Kratzer sounded bitter and Howard wondered if he’d also been put under pressure to resign from the Marines. Howard hadn’t had much experience with snipers, but it seemed to him that there was something not quite right about Kratzer. He was too overbearing, like a television evangelist.

“What’s involved in making a shot of two thousand yards or more?” Howard asked.
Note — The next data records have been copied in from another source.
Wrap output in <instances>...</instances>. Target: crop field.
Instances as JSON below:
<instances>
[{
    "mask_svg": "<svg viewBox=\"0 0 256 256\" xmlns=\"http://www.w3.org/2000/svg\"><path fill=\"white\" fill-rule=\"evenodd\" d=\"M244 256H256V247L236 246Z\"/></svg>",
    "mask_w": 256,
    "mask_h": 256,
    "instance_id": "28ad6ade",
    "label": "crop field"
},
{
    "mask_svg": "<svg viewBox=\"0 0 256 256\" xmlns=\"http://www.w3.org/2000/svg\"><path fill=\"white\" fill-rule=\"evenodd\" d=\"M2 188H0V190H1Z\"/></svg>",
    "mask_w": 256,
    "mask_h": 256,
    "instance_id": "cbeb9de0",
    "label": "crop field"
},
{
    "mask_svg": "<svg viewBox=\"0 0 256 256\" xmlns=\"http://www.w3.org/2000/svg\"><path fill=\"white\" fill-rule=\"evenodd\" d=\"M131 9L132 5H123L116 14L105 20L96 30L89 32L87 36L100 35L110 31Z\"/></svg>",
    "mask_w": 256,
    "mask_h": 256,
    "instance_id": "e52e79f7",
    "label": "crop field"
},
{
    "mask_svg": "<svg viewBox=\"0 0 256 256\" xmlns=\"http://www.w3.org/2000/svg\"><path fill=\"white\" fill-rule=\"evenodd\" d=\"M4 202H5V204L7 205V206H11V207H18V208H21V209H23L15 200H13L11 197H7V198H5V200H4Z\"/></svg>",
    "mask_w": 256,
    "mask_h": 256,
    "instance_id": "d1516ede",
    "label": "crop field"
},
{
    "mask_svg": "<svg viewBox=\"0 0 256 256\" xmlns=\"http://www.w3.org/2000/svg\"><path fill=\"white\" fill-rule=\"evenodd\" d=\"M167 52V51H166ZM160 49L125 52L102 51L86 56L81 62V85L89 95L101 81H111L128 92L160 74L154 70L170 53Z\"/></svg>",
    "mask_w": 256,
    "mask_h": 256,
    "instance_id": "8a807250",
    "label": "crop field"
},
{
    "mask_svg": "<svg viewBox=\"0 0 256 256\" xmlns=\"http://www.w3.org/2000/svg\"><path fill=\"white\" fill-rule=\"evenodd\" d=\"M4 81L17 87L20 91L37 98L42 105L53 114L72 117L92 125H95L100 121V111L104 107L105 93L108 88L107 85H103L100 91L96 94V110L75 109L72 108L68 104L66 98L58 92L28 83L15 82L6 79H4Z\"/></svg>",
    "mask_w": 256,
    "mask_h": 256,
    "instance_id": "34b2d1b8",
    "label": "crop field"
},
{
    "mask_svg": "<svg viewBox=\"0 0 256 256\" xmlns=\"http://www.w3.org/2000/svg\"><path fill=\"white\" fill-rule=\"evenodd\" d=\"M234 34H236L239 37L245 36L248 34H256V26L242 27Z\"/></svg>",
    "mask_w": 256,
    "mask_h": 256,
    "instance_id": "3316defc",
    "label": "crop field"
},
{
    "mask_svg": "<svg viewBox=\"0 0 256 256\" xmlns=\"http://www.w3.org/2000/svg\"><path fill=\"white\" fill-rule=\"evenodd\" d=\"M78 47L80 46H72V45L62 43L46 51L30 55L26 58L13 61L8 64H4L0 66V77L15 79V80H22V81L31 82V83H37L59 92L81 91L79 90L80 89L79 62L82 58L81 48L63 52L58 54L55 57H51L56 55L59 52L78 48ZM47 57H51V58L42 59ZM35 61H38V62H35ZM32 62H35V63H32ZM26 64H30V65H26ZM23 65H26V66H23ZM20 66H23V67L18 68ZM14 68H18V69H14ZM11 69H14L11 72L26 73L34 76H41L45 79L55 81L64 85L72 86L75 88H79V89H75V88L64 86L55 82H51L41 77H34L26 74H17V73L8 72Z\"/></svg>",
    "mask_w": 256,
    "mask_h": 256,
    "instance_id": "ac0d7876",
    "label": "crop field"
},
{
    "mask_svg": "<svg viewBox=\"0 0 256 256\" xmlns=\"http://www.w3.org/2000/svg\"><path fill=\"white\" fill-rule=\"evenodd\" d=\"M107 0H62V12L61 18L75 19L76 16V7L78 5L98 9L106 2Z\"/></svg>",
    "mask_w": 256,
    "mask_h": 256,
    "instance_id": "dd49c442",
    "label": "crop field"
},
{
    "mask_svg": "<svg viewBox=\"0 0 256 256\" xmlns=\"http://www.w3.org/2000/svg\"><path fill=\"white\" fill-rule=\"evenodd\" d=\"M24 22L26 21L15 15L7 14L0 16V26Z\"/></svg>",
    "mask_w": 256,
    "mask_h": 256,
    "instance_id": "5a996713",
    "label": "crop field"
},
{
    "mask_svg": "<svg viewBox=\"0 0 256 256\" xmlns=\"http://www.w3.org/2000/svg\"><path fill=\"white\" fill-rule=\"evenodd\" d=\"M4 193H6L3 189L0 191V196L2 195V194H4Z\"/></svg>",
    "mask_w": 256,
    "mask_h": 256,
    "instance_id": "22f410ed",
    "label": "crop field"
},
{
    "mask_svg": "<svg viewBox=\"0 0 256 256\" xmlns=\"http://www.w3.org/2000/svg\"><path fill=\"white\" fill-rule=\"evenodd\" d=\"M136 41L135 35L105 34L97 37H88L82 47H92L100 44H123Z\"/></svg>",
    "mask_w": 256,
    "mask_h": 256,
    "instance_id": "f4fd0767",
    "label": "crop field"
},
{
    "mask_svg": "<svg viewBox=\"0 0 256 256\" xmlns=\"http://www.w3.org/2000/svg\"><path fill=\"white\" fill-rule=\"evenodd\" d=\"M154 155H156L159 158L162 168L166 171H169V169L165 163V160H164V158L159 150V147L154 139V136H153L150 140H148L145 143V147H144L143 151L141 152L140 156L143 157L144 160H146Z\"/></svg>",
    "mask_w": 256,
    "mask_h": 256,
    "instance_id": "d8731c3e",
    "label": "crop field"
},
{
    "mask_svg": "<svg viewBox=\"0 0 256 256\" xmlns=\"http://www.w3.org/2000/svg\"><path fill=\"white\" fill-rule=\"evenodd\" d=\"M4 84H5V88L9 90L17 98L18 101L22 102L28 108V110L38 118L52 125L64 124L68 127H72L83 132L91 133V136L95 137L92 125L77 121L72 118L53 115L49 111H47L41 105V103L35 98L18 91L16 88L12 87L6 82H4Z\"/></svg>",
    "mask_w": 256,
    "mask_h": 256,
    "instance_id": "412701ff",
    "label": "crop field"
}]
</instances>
“You need a gun that packs a real punch, for a start,” said Kratzer, still working at his back molars with the matchstick. “A lot of snipers in Nam used Model-70 Winchesters, 30–06 Springfield calibre, but I wouldn’t be happy shooting one beyond a thousand yards. Sometime in the late Sixties, 1967 I think, Marine Corps snipers began using the Remington 700 with an M-40 scope. They used the same 7.62 ammo that the M-14 rifle used but it had more than its fair share of problems, not the least being it wasn’t really up to taking the sort of hard knocks a rifle gets out in the field, and neither the stock nor the barrel were camouflaged. The boys at Quantico ended up modifying it to come up with the M-40A1. It had a modified stock of pressure-moulded fibreglass and a twenty-four-inch stainless-steel barrel with a large diameter. I’ll tell you, Agent Howard, with that weapon you could hold your shot group inside a twelve-inch circle at almost fifteen hundred yards. If you were up to it. But for the really long shots we’d use the M-2.50-calibre machine gun, it’s got a stable trajectory for almost three thousand yards. The bullets are so much bigger, you see, 700 grains, so they get more momentum. You could fire one of those babes well over two thousand yards, and with a ten-power telescopic sight like a Lyman or a Unertl you’d have a high degree of accuracy. Maybe not as accurate as the M-40A1, but close. Certainly enough to hit the target and, with the man-stopper bullets, that’s all you’d need.”